In the period T8, the terminal voltage of the primary winding P1 with its winding end receiving positive potential changes from zero to VC2. At this time, the terminal potential of the second secondary winding S2 with its winding end receiving positive potential changes from zero to a level of VC2·(n3/n1). Accordingly, the current ILS(t) passing through the leakage inductance LS increases according to following expression:
ILS(t)=(VS2(t)/LS)·t (7),
where VS2 (t) is the terminal voltage of the second secondary winding S2. The current passing through the leakage inductance LS is equal to the current passing through the diode D11, and therefore, the current D11 i of the diode D11 increases in the period T8. By an increment in the current D11 i of the diode D11, the current D10 i of the diode D10 decreases.
In the period T8 on the secondary side of the transformer Tb, a current passes through the route of L1, C10, D10, S1, and L1 and another current passes through the route of L1, C10, D11, LS, S2, S1, and L1. The latter current increases according to the expression (7), and the former current decreases by the increment of the latter current.

- PROBLEM DETAILS
Reproduce the transformer passage from "In the period T8 on" up to and including "the latter current.", with "secondary side" replaced by "output side". The records play no part in this work.

- GIVEN RECORDS
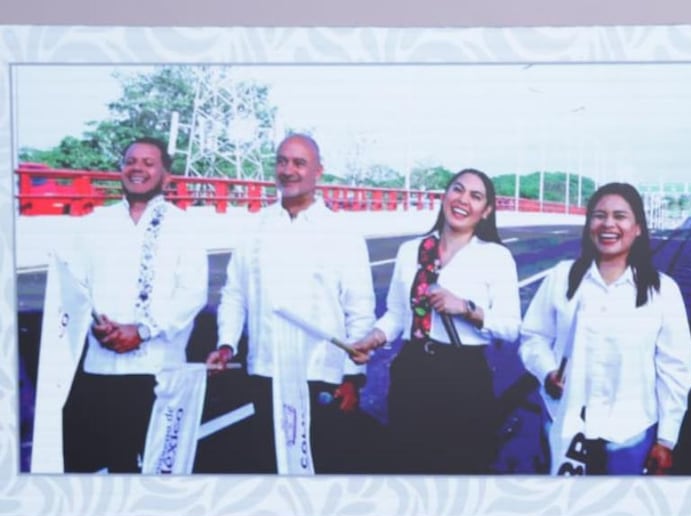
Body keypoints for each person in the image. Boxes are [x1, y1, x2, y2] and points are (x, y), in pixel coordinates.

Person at [206, 133, 376, 474]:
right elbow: (235, 294)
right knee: (269, 467)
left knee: (322, 469)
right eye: (282, 161)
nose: (289, 170)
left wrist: (353, 377)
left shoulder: (341, 232)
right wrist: (226, 344)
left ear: (318, 172)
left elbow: (359, 308)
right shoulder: (255, 228)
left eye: (299, 162)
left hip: (322, 377)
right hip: (265, 372)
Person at [348, 168, 520, 474]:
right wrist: (372, 338)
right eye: (457, 189)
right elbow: (397, 315)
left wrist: (467, 309)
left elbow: (509, 327)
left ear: (486, 211)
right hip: (413, 369)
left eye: (475, 196)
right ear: (445, 196)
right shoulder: (410, 251)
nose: (463, 199)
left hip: (465, 374)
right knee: (409, 463)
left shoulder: (495, 256)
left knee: (461, 469)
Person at [518, 182, 691, 475]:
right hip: (564, 426)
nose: (608, 224)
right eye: (599, 215)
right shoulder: (562, 277)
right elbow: (533, 338)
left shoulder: (663, 290)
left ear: (638, 227)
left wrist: (666, 440)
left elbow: (675, 370)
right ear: (589, 225)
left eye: (620, 216)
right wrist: (547, 370)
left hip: (630, 435)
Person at [61, 137, 208, 473]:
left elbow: (192, 293)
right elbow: (75, 287)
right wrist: (99, 326)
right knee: (108, 466)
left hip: (157, 369)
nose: (137, 168)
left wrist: (143, 330)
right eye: (130, 161)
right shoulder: (92, 226)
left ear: (166, 175)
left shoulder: (184, 227)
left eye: (148, 163)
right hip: (100, 366)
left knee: (154, 467)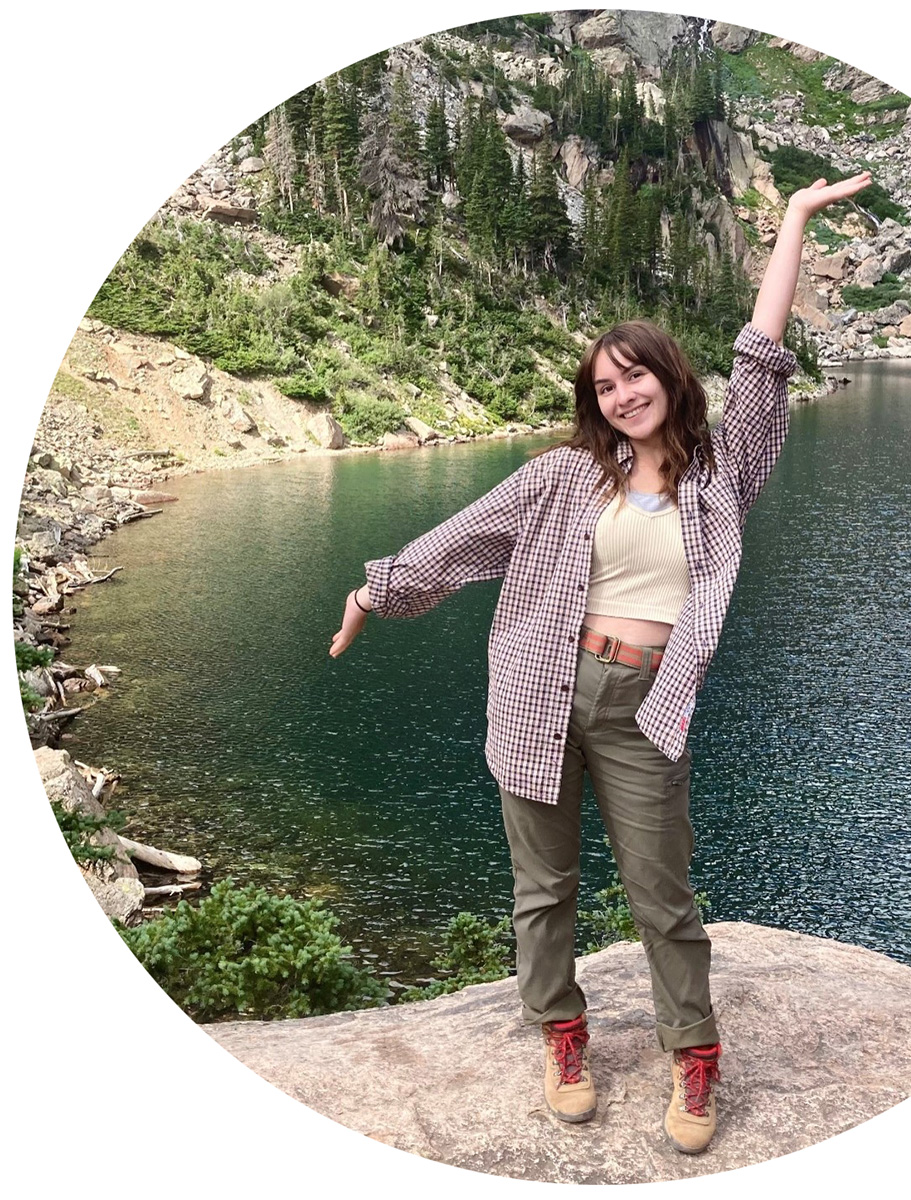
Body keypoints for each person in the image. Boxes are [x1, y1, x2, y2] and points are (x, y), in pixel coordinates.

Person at [330, 170, 873, 1154]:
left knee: (661, 893)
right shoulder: (560, 477)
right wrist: (378, 590)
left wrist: (793, 218)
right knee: (543, 888)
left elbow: (762, 357)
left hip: (647, 702)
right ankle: (564, 1036)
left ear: (668, 376)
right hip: (542, 690)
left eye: (636, 375)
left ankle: (693, 1054)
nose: (622, 394)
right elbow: (460, 542)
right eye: (604, 385)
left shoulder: (722, 473)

- SOLUTION TO THIS EXERCISE
In the period T8 on the output side of the transformer Tb, a current passes through the route of L1, C10, D10, S1, and L1 and another current passes through the route of L1, C10, D11, LS, S2, S1, and L1. The latter current increases according to the expression (7), and the former current decreases by the increment of the latter current.